Well, you should also remember, that tiger was released in 2005, and tiger in 2007, so your going to see a good performance upgrade when/if you decide to load leopard. The spinning colorwheel could be caused by alot of things.

What size hard drive do you have, and whats the RPM speed?


----------



## CroatMac (Jul 27, 2010)

Please help!!!
Bought a new Iphone4 came home to find out it don't work with Tiger that is on my Imac (dual core Intel 2.16; 1G RAM)!!! (10.4.11) Dug around and found a retail disk with 10.5.6 on it (from my work mac book pro).  Tried installing and once it gets past the select language it tells me it can not be installed???  Any ideas? thanks


----------



## ElDiabloConCaca (Jul 27, 2010)

Disks that shipped with a specific model of Mac will only work with that specific model of Mac.

Your only legal option is to purchase an upgraded version of Mac OS X. The most recent version costs $29.

The system requirements for all Apple products are listed both on the box they're sold in and on the product's page on Apple's website.


----------



## CroatMac (Jul 27, 2010)

Thanks El Diablo that is what I was afraid of!  Will the $29 upgrade get me from 10.4 to where I need to be "10.5.8 or higher..."? or is there more to it?


----------



## jbarley (Jul 27, 2010)

That $29 upgrade will let you install a complete virgin 10.6 Snow Leopard system, and yes thats from your existing 10.4


----------



## CroatMac (Jul 27, 2010)

the mac expert at the apple store had just told me I need a Box Set ($169) and not $29 upgrade????  I am lost


----------



## jbarley (Jul 28, 2010)

You really should learn how to do a Google search for most of the answers to your questions.

**Exercise requirements**
Reproduce everything in the Mac upgrade thread from "Your only legal" down to "on Apple's website.". The lines that follow the thread are separate material and have no connection to it.

**Data extract**
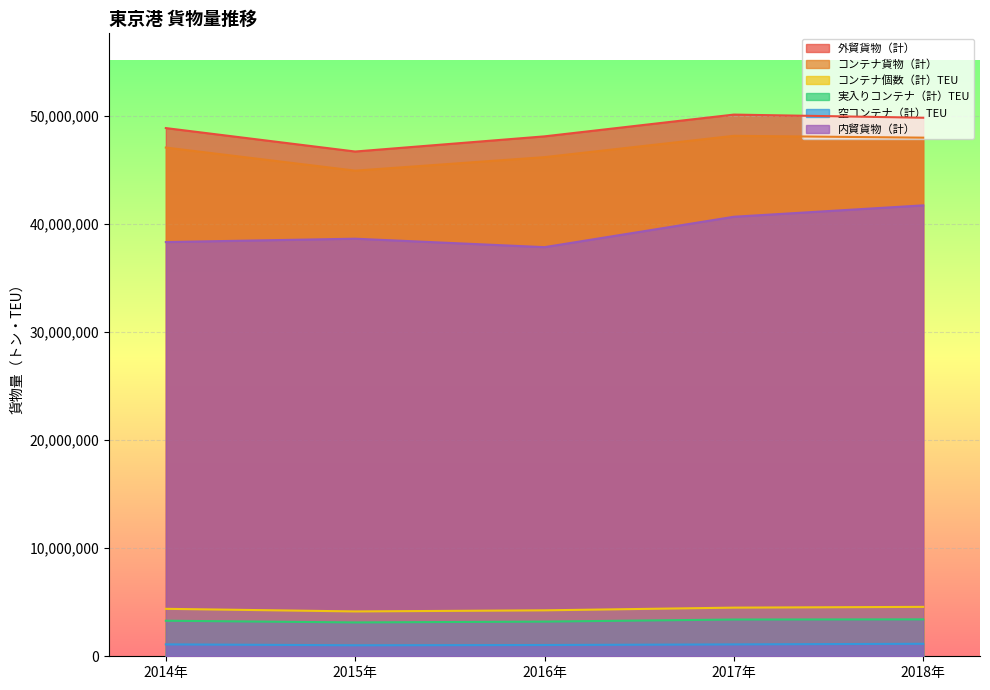

What position from the right is 2014年?

5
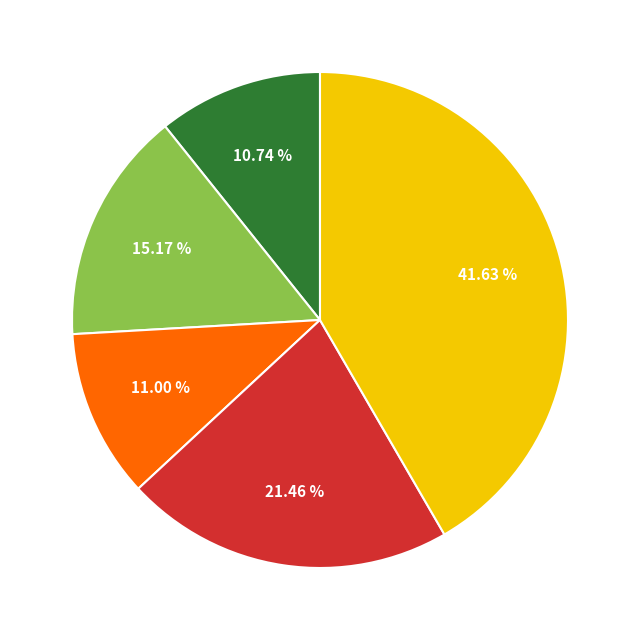

Does any single category account for the majority?

No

**Your response**
Your only legal option is to purchase an upgraded version of Mac OS X. The most recent version costs $29.

The system requirements for all Apple products are listed both on the box they're sold in and on the product's page on Apple's website.